Imagino que la mayoría en algún momento nos hemos hecho la siguiente pregunta: ¿preferimos ser queridos, pero no respetados, o respetados aunque detestados?
¿Es, acaso, ese planteamiento maniqueo, absoluto, ineludible? ¿Las personas debemos decantarnos por una de las dos alternativas, sin opción a gozar de ambas apreciaciones? No sé. Casos hay millones; pero claramente es una cuestión recurrente. Conozco decenas de personas amadas, auténticamente queridas, pero cuyas vidas profesionales las han transformado en burdas caricaturas o, simplemente, al sonreírles a todos, prostituyeron su esencia. Otros, por el contrario, generan desprecio. Pero es un sentimiento provocado por el terror innato al talento. A nadie le gusta quien hace bien su trabajo y, sobre todo, sin la voluntad de complacer pretensiones. Digo todo esto porque de quien escribo hoy, Patricia Poleo, claramente eligió ser respetada antes que querida.

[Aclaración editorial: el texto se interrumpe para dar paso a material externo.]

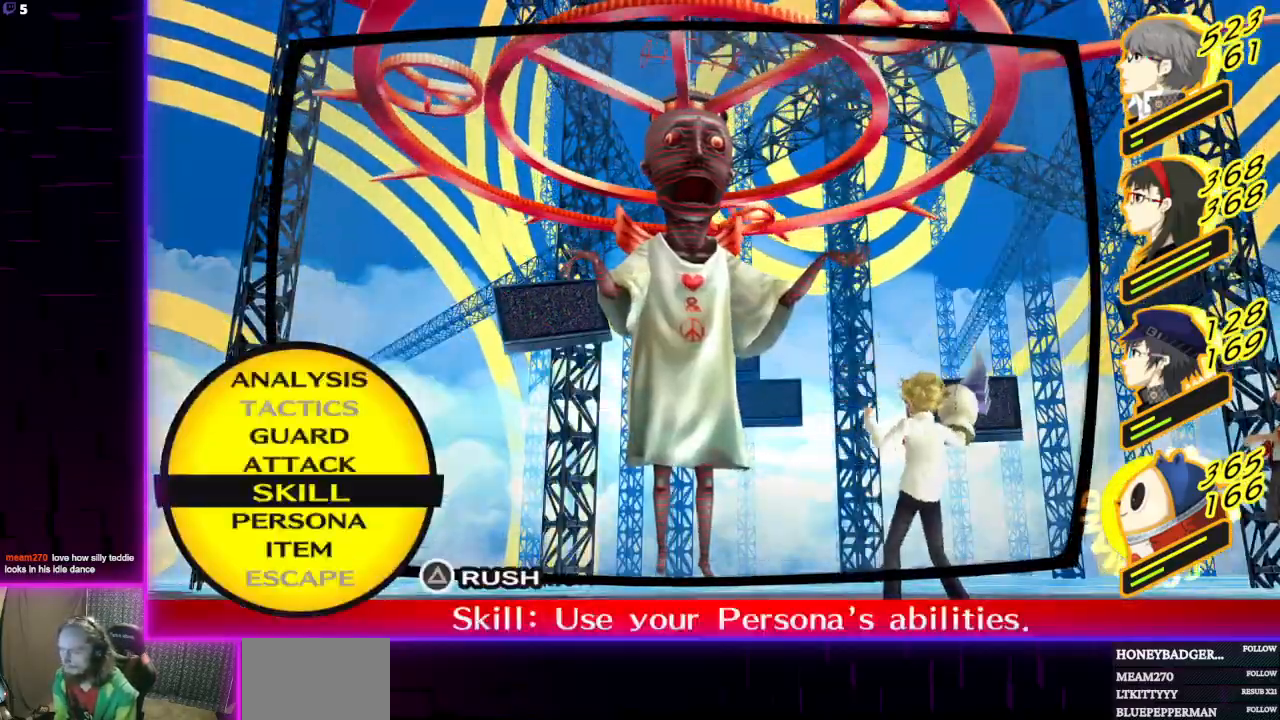
{"buttons": [], "left_stick": "center", "right_stick": "center", "events": []}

Conocí a Patricia en diciembre del año pasado. Fue hace poco tiempo, para tanto que ambos hemos atravesado, cada uno desde su tribuna (ella, por supuesto, más que yo). Nunca una relación me había costado tanto públicamente. Y está bien. Es el precio de la autenticidad. Todos quisieran que uno cediera a las presiones. Desoírlos los descoloca. Al final, lo sé, le temen a la conjunción de voluntades principistas. Cada quien con su estilo, claro; pero cada quien, asimismo, comprometido con una causa: el regreso de la libertad a Venezuela y la imposición férrea de la justicia (es decir, que pague quien delinquió; todos, sin excepción).
Sería mezquino de mi parte obviar cuánto le agradezco a Patricia. El PanAm Post contó con el apoyo de Factores de Poder en momentos de asedios de los sospechosos habituales. No solamente le agradezco ello sino, también, su labor. Y en ello quiero insistir hoy.
La única razón que motiva este texto es la ratificación constante del valor de la libertad (sobre todo, de la libertad de prensa). Hoy las aguas están calmadas, pero hace unas semanas todos querían linchar a Patricia. ¿Su delito? Ejercer el oficio. Encendieron la hoguera porque obtuvo la primicia de una historia cuando, afuera del mundillo de la política venezolana, ese submundo limitado, retrógrado y demasiado tropical, toda una hilera de medios, de los más prestigiosos del mundo, se despellejaban por ver quién lograba entrevistar de primero a Jordan Goudreau, el mercenario de la Operación Gedeón. No lo hizo Bloomberg ni The New York Times. Lo hizo Patricia Poleo. Ah, claro, pero como lo que dijo Goudreau no gustó, entonces la artillería contra la periodista.
Le han inventado tanto que aburre. La verdad es que no me importa. Al final, nadie puede rebatir su intachable trayectoria como opositora al régimen chavista. Porque muchos que esos alzan hoy su superioridad moral para criticarle tal o cual cosa, andaban en pañales cuando ya Patricia Poleo decía que lo que enfrentábamos era una dictadura que jamás dejaría el poder por las buenas. Pero a ella es a la que pretenden empalar, no a la que aún defiende el legado del muerto.
Ha cometido sus errores, por supuesto. Verbigracia, elogió el golpe de Hugo Chávez a Carlos Andrés Pérez. Yo mismo se lo discutí en persona. Sé que no es un tema que le avergüence o del que tenga pudor de hablar. En lo absoluto. Defiende, argumenta y explica sus deslices a quienes los esgriman. Allí está por ejemplo su intensísimo debate con Daniel Lara Farías. No hay mayor gesto de libertad y autenticidad en una plataforma que ese episodio. Lo valoro y lo reivindico.
Patricia Poleo es insoportable. Su estilo, el tono y el empeño (¡ah, su terquedad!). Comprendo que algunos la detesten tanto. A diferencia del noventa y nueve por ciento de quienes se llaman periodistas y nacieron en Venezuela, ella no entró al oficio para hacer amigos. Lo contrario, de hecho. Y ese es, al final, su gran valor. Nada tiene más mérito que un periodista incómodo e insoportable para todos por igual. Por eso está ella todas las tardes en su canal de YouTube. Para eso habla y escribe. Para irritar y mortificar a quienes hay que irritar. A quienes se lo merecen. De un bando y del otro. Porque el compromiso con la libertad conlleva la odiosa tarea de decir la verdad. Y ella lo hace insoportablemente.